WORK TO COMPLETE
What lines in the following entries hold the word "Agrupar"? Copy each one.

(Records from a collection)
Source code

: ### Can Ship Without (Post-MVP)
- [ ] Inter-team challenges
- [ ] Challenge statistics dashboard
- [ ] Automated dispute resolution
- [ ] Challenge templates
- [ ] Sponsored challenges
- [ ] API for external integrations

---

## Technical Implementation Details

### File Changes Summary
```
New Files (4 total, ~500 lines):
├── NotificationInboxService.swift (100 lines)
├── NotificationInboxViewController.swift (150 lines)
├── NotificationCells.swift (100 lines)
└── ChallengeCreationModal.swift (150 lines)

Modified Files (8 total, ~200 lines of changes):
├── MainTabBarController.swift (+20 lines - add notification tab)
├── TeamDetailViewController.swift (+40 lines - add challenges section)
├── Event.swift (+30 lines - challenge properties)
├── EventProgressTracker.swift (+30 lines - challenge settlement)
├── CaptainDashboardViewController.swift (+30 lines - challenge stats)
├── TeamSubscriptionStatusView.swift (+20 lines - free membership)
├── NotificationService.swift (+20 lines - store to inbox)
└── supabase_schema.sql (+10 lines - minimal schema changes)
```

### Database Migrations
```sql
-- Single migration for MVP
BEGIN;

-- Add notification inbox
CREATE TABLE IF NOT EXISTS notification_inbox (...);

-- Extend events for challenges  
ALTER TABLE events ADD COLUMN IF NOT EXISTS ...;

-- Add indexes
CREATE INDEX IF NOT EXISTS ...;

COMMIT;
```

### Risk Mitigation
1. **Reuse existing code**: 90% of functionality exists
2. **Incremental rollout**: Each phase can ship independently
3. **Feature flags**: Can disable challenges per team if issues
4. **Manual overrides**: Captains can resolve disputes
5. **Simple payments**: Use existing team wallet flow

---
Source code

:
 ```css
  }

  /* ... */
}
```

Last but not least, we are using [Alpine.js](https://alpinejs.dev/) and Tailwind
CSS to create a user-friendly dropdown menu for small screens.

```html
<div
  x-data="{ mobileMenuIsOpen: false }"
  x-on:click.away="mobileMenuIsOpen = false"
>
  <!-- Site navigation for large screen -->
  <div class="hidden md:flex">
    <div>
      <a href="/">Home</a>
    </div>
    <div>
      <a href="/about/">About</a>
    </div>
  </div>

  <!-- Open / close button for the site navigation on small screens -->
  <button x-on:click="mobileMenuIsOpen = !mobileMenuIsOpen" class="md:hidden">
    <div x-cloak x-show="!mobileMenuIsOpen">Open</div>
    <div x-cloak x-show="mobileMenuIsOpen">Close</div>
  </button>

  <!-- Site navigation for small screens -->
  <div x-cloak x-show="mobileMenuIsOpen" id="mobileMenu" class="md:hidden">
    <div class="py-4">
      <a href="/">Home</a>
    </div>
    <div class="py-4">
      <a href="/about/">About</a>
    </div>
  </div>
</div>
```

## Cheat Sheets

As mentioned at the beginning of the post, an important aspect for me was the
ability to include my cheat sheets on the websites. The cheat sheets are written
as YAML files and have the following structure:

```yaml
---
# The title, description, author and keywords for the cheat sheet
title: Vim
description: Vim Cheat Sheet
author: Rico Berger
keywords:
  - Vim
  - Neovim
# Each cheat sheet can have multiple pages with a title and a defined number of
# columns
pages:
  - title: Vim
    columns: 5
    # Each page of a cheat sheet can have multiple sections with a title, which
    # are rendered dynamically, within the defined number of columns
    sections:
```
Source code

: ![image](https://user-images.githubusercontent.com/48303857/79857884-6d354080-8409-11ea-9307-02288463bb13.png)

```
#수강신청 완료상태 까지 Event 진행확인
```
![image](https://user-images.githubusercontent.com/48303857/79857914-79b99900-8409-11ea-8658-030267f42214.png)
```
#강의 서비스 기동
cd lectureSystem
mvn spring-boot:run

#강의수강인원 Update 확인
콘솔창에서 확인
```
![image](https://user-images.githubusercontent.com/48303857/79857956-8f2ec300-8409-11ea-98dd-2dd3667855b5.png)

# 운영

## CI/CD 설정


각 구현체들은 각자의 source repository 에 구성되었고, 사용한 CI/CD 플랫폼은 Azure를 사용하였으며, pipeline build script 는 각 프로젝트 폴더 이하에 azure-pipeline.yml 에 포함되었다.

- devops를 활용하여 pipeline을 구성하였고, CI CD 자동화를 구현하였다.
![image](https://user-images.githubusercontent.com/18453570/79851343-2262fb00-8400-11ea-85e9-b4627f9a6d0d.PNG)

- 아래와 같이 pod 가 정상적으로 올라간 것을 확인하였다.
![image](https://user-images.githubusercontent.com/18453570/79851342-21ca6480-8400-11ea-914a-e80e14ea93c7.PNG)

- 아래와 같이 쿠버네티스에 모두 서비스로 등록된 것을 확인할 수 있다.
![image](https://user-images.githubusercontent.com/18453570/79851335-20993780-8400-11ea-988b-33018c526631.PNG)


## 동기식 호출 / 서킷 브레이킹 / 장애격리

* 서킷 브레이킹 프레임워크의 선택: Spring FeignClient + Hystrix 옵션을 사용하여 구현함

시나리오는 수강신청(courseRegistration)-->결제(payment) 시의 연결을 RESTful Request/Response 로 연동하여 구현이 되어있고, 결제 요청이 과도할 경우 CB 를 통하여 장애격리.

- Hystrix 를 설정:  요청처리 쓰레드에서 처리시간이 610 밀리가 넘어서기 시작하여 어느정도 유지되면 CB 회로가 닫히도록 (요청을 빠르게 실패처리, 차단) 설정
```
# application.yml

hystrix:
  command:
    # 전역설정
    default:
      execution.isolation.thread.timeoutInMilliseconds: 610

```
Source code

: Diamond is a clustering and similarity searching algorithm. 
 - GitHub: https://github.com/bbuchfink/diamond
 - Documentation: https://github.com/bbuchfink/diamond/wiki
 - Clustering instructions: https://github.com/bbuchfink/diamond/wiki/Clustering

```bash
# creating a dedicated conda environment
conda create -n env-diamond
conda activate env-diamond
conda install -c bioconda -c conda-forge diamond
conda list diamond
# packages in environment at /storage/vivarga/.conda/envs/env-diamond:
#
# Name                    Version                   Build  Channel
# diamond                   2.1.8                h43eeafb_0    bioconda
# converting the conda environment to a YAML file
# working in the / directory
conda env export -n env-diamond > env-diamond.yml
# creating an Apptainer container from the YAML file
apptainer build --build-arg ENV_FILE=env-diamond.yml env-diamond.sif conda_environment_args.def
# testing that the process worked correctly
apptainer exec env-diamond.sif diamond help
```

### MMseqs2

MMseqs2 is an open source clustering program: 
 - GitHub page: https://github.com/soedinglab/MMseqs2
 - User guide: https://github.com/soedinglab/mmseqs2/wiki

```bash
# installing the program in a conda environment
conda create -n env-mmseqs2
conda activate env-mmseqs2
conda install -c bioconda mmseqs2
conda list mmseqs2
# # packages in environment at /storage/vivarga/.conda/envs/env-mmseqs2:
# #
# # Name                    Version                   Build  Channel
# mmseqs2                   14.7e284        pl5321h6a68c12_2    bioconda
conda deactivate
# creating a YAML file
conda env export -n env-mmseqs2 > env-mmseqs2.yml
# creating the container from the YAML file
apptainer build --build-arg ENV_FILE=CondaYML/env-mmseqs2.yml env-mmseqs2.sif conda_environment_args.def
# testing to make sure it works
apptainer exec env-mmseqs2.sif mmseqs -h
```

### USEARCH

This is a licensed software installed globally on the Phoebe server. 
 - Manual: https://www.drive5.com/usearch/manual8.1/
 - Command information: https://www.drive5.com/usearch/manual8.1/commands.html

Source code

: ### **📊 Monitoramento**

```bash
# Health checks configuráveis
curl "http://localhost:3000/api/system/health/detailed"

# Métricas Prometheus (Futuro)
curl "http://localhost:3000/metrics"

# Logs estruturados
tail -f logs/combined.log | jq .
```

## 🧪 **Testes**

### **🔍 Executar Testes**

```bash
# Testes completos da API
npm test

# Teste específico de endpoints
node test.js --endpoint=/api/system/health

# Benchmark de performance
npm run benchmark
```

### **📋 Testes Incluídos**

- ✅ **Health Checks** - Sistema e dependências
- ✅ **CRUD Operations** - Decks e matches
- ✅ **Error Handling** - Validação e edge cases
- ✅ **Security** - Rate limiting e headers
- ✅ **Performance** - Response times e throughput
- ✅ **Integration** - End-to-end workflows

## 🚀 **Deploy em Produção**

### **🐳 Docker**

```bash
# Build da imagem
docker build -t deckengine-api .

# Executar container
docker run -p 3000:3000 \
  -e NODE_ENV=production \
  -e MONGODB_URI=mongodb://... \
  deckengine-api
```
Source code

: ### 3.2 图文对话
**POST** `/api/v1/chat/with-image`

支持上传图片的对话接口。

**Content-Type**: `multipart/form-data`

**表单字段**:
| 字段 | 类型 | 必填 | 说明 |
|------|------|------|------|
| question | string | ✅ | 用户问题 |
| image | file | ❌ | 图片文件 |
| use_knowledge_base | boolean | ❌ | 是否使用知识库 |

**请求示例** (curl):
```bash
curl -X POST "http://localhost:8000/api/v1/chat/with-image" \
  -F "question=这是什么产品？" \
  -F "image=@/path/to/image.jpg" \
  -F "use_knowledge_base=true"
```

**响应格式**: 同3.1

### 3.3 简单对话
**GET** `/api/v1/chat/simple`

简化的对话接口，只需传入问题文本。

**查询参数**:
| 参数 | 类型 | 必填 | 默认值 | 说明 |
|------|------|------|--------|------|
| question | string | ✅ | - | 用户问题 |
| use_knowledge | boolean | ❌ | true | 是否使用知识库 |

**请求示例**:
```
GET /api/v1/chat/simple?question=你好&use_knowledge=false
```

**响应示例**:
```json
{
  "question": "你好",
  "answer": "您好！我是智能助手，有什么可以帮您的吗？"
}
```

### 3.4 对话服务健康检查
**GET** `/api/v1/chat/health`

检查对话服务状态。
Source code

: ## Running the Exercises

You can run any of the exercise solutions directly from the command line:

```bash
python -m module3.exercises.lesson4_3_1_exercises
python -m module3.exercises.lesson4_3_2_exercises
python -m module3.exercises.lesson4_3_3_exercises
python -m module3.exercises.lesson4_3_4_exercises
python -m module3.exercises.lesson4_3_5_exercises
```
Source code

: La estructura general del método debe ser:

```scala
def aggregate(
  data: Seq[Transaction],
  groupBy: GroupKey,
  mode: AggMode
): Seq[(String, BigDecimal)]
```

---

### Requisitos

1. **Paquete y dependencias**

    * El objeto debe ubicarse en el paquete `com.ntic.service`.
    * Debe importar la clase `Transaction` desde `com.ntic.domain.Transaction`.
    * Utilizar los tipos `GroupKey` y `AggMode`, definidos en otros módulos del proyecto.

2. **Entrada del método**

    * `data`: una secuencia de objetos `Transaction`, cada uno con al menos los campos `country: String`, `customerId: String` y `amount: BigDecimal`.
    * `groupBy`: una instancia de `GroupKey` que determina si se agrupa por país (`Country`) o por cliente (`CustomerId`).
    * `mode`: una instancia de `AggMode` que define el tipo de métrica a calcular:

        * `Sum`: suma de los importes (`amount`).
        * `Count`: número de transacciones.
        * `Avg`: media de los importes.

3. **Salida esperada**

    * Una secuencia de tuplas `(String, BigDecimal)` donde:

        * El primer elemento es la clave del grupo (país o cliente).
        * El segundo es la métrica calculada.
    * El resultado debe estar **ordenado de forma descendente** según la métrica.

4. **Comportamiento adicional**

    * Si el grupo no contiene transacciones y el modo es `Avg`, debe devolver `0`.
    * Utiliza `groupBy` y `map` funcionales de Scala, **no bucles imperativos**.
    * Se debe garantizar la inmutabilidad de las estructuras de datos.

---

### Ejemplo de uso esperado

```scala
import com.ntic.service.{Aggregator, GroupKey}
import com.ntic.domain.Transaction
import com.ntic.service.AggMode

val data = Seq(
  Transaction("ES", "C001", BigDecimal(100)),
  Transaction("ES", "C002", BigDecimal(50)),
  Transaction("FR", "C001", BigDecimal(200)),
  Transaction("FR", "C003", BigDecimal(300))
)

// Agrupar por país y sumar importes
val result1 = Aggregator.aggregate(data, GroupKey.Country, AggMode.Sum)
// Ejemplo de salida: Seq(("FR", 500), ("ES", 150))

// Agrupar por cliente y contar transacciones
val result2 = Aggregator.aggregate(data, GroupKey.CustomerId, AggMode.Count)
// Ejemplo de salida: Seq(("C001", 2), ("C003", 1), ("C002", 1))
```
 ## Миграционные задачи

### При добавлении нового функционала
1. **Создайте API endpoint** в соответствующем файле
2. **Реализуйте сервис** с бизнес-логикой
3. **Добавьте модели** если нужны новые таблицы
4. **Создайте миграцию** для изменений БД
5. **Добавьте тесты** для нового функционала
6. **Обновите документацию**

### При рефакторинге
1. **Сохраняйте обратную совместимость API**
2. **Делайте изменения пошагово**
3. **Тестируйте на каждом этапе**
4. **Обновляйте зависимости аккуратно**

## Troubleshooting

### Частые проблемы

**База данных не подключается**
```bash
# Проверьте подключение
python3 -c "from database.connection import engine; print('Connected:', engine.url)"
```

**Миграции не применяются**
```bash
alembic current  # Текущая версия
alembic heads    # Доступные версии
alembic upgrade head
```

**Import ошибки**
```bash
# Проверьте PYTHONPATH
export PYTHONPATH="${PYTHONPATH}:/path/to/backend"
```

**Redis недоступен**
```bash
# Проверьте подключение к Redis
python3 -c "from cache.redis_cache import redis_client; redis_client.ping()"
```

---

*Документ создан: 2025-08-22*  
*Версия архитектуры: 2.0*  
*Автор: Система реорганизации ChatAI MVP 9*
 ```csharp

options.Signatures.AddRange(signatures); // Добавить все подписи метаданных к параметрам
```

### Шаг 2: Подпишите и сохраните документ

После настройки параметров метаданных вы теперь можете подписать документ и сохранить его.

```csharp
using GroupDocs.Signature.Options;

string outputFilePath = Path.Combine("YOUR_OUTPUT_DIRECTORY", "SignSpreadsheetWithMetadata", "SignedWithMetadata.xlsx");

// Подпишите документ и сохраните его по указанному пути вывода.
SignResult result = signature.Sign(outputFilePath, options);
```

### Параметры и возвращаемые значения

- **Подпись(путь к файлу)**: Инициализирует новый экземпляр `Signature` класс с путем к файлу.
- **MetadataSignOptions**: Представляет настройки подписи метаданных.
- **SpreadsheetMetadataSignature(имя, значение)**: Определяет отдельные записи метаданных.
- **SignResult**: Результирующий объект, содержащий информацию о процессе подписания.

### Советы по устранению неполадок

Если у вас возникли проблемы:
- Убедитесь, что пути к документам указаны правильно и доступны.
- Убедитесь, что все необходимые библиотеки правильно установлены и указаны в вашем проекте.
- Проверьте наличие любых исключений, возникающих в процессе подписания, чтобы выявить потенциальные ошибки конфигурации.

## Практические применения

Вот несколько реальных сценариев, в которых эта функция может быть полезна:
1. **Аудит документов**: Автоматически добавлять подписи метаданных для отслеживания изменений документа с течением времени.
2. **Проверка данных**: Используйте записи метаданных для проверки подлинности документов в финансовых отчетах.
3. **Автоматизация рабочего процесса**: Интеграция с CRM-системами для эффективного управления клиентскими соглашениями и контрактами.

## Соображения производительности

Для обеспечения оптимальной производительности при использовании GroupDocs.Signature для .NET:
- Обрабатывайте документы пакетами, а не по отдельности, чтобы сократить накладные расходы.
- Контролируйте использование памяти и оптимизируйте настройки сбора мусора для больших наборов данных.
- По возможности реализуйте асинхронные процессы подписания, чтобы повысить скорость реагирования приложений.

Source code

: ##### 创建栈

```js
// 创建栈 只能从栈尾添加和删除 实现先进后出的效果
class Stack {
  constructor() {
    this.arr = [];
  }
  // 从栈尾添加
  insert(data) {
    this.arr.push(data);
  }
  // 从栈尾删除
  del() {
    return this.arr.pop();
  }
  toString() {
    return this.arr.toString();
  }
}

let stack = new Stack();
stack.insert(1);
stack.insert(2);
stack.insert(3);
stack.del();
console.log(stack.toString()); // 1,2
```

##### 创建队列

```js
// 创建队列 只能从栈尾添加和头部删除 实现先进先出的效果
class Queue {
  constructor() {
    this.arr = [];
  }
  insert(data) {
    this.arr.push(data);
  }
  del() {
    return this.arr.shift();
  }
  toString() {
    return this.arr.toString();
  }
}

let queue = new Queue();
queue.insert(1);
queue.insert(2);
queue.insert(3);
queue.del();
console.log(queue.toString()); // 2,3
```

RESPONSE AREA
// Agrupar por país y sumar importes
// Agrupar por cliente y contar transacciones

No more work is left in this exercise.